When researchers looked at this broad list of potential support resources and which group offered which type of illness-related work to patients, one result stood out. Generally, close friends and family members greatly exceeded all other relationship types with respect to offering emotional work. Friends and colleagues made the second largest contribution to emotional work, followed by other family in third place, with spouses/partners ranked fourth.
So even patients who lived with their spouses needed to look to others beyond their spouses for emotional comfort.
The U.K. researchers explained:
“The contributions made by different kinds of members of a patient’s social network are varied. Our findings indicate that emotional work is the type of work that is most dispersed and open to contributions from a wider set of relationships.”
Many patients have told me about being amazed during their recuperation by who actually does step up to help them.
Sometimes, it’s the people they most expected to help out who don’t, but often those they may not have felt closest to surprise them by immediately offering support in many unique ways.
Here’s an example: after I was discharged from hospital following my own heart attack in May 2008 (and you gardeners already know that May is prime summer planting season!), one of my co-workers guessed that I’d have a hard time lugging flats of plants, heavy bags of potting soil, and buckets of water to plant summer flowers out in my balcony planters as I do every year. An avid gardener herself, she offered to take over this big seasonal job for me. I then got to spend a lovely sunny morning relaxing in my big red chair while observing her happily working and planting away outside on the balcony. And best of all, during the following months recuperating at home, I got to look out through a wall of windows at her gorgeous balcony display of colourful annuals every day all summer long.

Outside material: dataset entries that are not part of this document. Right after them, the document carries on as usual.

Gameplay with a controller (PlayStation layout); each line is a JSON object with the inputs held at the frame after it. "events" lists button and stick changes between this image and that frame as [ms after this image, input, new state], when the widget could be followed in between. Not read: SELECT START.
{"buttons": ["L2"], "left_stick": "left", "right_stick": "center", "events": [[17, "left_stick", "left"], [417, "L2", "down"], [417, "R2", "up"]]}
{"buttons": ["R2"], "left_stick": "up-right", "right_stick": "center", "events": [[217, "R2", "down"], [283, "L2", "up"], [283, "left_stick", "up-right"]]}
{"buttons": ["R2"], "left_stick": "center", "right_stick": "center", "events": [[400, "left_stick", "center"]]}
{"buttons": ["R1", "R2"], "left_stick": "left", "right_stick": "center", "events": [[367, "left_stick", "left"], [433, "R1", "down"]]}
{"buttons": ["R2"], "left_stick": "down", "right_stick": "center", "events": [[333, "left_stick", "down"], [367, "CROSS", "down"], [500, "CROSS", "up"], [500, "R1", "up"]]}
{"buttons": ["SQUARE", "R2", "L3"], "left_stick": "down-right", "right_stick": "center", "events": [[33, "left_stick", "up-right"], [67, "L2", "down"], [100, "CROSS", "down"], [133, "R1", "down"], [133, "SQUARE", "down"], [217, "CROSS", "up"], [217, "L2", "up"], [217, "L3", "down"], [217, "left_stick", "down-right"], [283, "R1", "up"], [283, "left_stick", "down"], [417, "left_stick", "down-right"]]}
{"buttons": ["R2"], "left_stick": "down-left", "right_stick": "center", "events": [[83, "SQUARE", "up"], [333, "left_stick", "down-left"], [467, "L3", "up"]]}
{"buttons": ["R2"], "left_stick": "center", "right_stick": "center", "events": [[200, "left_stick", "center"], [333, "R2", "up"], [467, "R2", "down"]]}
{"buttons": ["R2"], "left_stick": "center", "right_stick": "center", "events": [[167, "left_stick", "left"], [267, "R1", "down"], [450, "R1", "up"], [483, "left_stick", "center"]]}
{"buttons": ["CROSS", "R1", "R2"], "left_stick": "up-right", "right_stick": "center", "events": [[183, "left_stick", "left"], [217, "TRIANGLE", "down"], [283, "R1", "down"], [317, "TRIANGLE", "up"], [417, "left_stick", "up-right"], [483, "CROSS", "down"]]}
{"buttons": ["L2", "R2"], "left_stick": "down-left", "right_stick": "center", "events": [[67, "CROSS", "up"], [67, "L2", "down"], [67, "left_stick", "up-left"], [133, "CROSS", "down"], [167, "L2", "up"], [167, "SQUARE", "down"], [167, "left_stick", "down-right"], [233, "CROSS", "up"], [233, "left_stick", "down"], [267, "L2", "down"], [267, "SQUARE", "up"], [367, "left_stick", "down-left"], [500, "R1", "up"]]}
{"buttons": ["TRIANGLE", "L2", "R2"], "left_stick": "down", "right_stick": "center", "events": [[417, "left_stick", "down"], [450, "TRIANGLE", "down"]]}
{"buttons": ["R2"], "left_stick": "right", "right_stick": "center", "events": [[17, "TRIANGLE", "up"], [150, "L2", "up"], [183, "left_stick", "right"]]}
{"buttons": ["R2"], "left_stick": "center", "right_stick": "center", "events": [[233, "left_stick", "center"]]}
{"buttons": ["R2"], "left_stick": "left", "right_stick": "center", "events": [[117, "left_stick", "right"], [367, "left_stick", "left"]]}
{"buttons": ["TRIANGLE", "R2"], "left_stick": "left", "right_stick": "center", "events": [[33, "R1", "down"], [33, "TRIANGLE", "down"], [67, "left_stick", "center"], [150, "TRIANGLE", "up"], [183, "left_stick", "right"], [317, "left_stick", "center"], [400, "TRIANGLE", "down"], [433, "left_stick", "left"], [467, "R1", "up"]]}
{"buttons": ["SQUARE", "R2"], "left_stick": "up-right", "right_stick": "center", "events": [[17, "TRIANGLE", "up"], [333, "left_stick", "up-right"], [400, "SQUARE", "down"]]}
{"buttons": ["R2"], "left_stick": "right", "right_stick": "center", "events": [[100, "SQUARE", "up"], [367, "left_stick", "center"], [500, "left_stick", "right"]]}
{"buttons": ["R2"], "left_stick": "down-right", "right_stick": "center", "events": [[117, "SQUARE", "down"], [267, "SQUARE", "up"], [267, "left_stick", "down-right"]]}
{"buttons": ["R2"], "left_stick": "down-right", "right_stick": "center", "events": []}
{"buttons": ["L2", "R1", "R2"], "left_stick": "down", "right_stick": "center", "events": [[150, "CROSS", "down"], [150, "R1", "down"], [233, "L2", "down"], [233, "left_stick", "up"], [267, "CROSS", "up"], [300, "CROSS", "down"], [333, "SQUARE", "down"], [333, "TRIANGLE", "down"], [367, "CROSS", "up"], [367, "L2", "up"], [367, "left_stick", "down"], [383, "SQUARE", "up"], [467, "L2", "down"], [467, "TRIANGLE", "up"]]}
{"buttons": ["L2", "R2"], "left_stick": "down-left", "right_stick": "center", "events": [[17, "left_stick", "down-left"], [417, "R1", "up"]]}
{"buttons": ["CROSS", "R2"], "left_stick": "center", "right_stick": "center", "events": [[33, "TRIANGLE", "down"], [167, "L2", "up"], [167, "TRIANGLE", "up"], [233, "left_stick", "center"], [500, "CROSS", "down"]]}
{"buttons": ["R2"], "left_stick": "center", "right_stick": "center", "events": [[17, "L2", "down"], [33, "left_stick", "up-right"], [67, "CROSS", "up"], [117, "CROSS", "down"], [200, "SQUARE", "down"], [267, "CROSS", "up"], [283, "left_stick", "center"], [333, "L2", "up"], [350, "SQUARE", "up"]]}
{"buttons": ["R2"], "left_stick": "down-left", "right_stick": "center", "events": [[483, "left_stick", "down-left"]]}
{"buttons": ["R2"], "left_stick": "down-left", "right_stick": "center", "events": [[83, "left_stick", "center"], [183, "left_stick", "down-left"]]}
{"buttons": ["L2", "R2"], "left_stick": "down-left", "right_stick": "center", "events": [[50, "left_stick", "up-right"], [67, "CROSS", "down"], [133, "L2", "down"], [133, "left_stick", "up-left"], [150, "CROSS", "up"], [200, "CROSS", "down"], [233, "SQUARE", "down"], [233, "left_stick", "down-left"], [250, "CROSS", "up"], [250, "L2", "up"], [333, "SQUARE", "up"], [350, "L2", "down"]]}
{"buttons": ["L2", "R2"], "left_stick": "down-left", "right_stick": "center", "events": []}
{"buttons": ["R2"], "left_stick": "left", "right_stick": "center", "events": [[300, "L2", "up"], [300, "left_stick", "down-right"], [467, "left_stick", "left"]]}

Yet this surprisingly generous gift of time and labour had come from a colleague I was only casually acquainted with at that time. Thank you, Kathleen! I will never forget that kindness. ♡
(1) Vassilev I, Rogers A, Blickem C, Brooks H, Kapadia D, et al. (2013) Social Networks, the ‘Work’ and Work Force of Chronic Illness Self-Management: A Survey Analysis of Personal Communities. PLoS ONE 8(4): e59723. doi:10.1371/journal.pone.0059723
Q: Have you been either delighted or disappointed by who supported you (or not) while living with serious illness?